James Earl Carter, Jr., 39th president of the United States, died last weekend at a hundred years of age (October 1, 1924 – December 29, 2024). Though he served one term in office from 1977 to 1981, he is best known for his charitable work after leaving Washington. Though his post-presidential projects were wide-ranging, he is popularly remembered for building houses for the poor.

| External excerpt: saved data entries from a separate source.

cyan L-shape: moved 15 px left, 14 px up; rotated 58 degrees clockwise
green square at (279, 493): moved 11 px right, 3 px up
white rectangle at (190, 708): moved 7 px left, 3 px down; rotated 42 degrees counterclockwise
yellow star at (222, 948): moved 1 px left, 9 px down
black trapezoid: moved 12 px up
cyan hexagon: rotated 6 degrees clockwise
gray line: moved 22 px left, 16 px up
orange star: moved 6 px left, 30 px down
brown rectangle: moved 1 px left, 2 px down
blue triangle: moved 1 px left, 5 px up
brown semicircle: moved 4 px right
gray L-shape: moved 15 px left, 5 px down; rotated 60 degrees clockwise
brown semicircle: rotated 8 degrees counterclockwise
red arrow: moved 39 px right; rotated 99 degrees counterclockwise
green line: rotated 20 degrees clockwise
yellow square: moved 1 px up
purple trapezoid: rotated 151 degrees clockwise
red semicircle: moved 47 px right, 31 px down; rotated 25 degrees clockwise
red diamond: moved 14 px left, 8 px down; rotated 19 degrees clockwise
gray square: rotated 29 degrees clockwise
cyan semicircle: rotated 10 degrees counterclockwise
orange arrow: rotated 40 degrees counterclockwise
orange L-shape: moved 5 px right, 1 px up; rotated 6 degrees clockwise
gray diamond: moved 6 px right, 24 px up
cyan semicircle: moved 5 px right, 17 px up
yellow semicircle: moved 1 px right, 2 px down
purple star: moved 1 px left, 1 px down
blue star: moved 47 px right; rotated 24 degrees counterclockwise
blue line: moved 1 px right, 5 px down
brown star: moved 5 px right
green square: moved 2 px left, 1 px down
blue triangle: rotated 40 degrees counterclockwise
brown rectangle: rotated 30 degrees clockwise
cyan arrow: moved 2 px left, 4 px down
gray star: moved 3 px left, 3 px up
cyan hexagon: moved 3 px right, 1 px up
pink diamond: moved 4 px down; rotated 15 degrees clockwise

The memorials have of course been ubiquitous. Here is a handful of notices:
- Jimmy Carter, 39th US president and noted humanitarian, has died — Susan Page
- Jimmy Carter, Peacemaking President Amid Crises — Peter Baker and Roy Reed
- Jimmy Carter, ‘The Great Deregulator,’ 1924 – 2024 — Nick Gillespie
- RIP Jimmy Carter, the ‘Passionless’ President — Gene Healy
- Jimmy Carter’s Gift to Hollywood Was No Gift to Georgia Taxpayers — Joe Lancaster
- Jimmy Carter Supported Federal Pot Decriminalization for Half a Century. It Still Has Not Happened. — Jacob Sullum
- Sic Transit Gloria Jimmy — Timothy Virkkala
- Jimmy Carter Was the Most Successful Conservative President of the Last Five Decades — Paul Matzko
2 replies on “Centenarian Carpenter”
Let’s not forget that Carter re-instituted the requirement that American males register for the military draft with the Selective Service System. It’s funny how many “freedom-loving” sites are fawning all over Carter now, but glossing over the fact that his policies continue to enslave half of Americans.
Great point. I should have mentioned that in my piece, linked here. But I escaped having to register by less than a month!